Landsberg - An acting workshop does not per se mean learning texts - especially not if it is led by the ELLE collective, which has positioned itself with its immersive village theater.
During his workshop as part of the art-keep-watch program "Holzwege", the participants were allowed to take the Frauenwald.
And even wallow in the mud.
For two and a half days, eight young people dealt with the forest and the topic of 'camouflage' - "performatively", emphasizes ELLE collective member Luis Lüps: not only theoretically in conversation, but also - and above all - through action. "We trained the participants' self-awareness and group awareness through body work," describes Lüps. The topic of camouflage was obvious in the Frauenwald because of its history - the nitrocellulose factory in the Nazi era.
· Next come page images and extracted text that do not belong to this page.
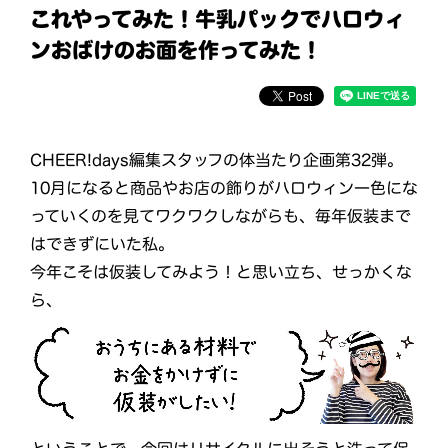
これやってみた！牛乳パックでハロウィ
ンおばけのお面を作ってみた！
CHEER!days編集スタッフの体当たり企画第32弾。
10月になると商品やお店の飾りがハロウィン一色にな
っていくのを見てワクワクしながらも、毎年仮装まで
はできずにいた私。
今年こそは仮装してみよう！と思い立ち、せっかくな
ら、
The results: two performances. On Saturday the participants constructed their costumes. Among other things, a hole was dug in the forest and turned into a mud pit with a watering can - “to wallow in it,” says Lüps. The second performance on Sunday was a walk from the Alte Wache in and through the city, for three hours, of course in the costumes, 'camouflaged': mud-encrusted suits, around the head a crown of forest. There were seven previously determined locomotion patterns, for example “horse”, which as a kind of command called the participants to a certain form of movement. Or the siege of a passerby.
“The audience speculated all sorts of things,” reports Lüps.
Perhaps “an action against the concreting of the world”, the conquest of the city by nature?
- You could have read a lot into it.
The ELLE collective was not concerned with a specific statement, but with a broad-based discussion of the participants with the topic of the environment in the broadest sense: the reactions of the audience and the interaction with the audience as 'environment'.
There was plenty of reaction and action: the participants made the best use of their walk through the city.